-- WORKING DATA follows --
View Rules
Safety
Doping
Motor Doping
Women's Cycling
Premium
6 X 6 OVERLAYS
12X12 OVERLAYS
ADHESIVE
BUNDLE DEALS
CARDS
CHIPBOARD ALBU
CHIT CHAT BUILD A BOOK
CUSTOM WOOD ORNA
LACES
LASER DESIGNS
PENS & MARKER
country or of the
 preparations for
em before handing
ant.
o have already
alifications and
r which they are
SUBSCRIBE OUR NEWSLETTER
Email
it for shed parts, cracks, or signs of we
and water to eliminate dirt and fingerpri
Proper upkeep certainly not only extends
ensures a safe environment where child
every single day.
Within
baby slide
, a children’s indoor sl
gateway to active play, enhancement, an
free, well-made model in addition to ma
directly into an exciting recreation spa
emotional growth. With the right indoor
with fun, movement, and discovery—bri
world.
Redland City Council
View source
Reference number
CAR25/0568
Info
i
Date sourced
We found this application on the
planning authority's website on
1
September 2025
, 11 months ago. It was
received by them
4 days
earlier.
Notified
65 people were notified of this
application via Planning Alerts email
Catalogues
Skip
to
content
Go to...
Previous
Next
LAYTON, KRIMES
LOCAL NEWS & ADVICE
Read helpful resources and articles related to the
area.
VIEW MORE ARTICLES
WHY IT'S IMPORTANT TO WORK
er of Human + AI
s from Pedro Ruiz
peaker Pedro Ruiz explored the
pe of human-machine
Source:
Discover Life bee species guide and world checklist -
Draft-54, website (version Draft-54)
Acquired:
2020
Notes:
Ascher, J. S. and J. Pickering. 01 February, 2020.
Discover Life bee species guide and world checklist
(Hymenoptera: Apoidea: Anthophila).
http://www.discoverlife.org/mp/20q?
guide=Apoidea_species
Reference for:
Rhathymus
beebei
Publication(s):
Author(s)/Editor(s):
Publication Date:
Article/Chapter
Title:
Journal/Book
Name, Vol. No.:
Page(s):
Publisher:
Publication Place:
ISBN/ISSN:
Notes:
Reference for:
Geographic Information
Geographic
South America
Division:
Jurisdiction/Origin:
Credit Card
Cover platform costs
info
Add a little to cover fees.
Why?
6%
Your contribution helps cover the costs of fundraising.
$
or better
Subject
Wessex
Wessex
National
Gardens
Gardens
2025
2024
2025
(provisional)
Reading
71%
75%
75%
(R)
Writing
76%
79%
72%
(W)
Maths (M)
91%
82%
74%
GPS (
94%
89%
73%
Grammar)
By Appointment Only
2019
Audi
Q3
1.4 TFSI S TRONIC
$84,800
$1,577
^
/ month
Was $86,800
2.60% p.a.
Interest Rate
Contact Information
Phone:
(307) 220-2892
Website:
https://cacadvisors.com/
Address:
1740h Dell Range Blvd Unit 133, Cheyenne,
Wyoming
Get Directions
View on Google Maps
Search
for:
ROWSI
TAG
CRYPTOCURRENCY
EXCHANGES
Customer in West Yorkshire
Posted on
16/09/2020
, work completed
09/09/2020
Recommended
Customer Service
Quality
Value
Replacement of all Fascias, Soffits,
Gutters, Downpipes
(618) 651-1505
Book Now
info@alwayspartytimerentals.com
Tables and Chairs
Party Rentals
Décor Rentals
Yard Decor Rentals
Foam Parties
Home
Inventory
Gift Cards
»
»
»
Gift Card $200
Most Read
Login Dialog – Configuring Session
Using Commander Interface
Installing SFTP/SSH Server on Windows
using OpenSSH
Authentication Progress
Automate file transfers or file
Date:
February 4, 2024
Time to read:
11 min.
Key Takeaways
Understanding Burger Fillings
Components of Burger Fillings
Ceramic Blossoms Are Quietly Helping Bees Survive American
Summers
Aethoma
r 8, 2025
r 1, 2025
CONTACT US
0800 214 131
-- WORKING DATA concluded --
-- TASK GOAL --
Write out each record again, keeping every word as it is.

-- EXPECTED ANSWER --
View Rules
Safety
Doping
Motor Doping
Women's Cycling
Premium
6 X 6 OVERLAYS
12X12 OVERLAYS
ADHESIVE
BUNDLE DEALS
CARDS
CHIPBOARD ALBU
CHIT CHAT BUILD A BOOK
CUSTOM WOOD ORNA
LACES
LASER DESIGNS
PENS & MARKER
country or of the
 preparations for
em before handing
ant.
o have already
alifications and
r which they are
SUBSCRIBE OUR NEWSLETTER
Email
it for shed parts, cracks, or signs of we
and water to eliminate dirt and fingerpri
Proper upkeep certainly not only extends
ensures a safe environment where child
every single day.
Within
baby slide
, a children’s indoor sl
gateway to active play, enhancement, an
free, well-made model in addition to ma
directly into an exciting recreation spa
emotional growth. With the right indoor
with fun, movement, and discovery—bri
world.
Redland City Council
View source
Reference number
CAR25/0568
Info
i
Date sourced
We found this application on the
planning authority's website on
1
September 2025
, 11 months ago. It was
received by them
4 days
earlier.
Notified
65 people were notified of this
application via Planning Alerts email
Catalogues
Skip
to
content
Go to...
Previous
Next
LAYTON, KRIMES
LOCAL NEWS & ADVICE
Read helpful resources and articles related to the
area.
VIEW MORE ARTICLES
WHY IT'S IMPORTANT TO WORK
er of Human + AI
s from Pedro Ruiz
peaker Pedro Ruiz explored the
pe of human-machine
Source:
Discover Life bee species guide and world checklist -
Draft-54, website (version Draft-54)
Acquired:
2020
Notes:
Ascher, J. S. and J. Pickering. 01 February, 2020.
Discover Life bee species guide and world checklist
(Hymenoptera: Apoidea: Anthophila).
http://www.discoverlife.org/mp/20q?
guide=Apoidea_species
Reference for:
Rhathymus
beebei
Publication(s):
Author(s)/Editor(s):
Publication Date:
Article/Chapter
Title:
Journal/Book
Name, Vol. No.:
Page(s):
Publisher:
Publication Place:
ISBN/ISSN:
Notes:
Reference for:
Geographic Information
Geographic
South America
Division:
Jurisdiction/Origin:
Credit Card
Cover platform costs
info
Add a little to cover fees.
Why?
6%
Your contribution helps cover the costs of fundraising.
$
or better
Subject
Wessex
Wessex
National
Gardens
Gardens
2025
2024
2025
(provisional)
Reading
71%
75%
75%
(R)
Writing
76%
79%
72%
(W)
Maths (M)
91%
82%
74%
GPS (
94%
89%
73%
Grammar)
By Appointment Only
2019
Audi
Q3
1.4 TFSI S TRONIC
$84,800
$1,577
^
/ month
Was $86,800
2.60% p.a.
Interest Rate
Contact Information
Phone:
(307) 220-2892
Website:
https://cacadvisors.com/
Address:
1740h Dell Range Blvd Unit 133, Cheyenne,
Wyoming
Get Directions
View on Google Maps
Search
for:
ROWSI
TAG
CRYPTOCURRENCY
EXCHANGES
Customer in West Yorkshire
Posted on
16/09/2020
, work completed
09/09/2020
Recommended
Customer Service
Quality
Value
Replacement of all Fascias, Soffits,
Gutters, Downpipes
(618) 651-1505
Book Now
info@alwayspartytimerentals.com
Tables and Chairs
Party Rentals
Décor Rentals
Yard Decor Rentals
Foam Parties
Home
Inventory
Gift Cards
»
»
»
Gift Card $200
Most Read
Login Dialog – Configuring Session
Using Commander Interface
Installing SFTP/SSH Server on Windows
using OpenSSH
Authentication Progress
Automate file transfers or file
Date:
February 4, 2024
Time to read:
11 min.
Key Takeaways
Understanding Burger Fillings
Components of Burger Fillings
Ceramic Blossoms Are Quietly Helping Bees Survive American
Summers
Aethoma
r 8, 2025
r 1, 2025
CONTACT US
0800 214 131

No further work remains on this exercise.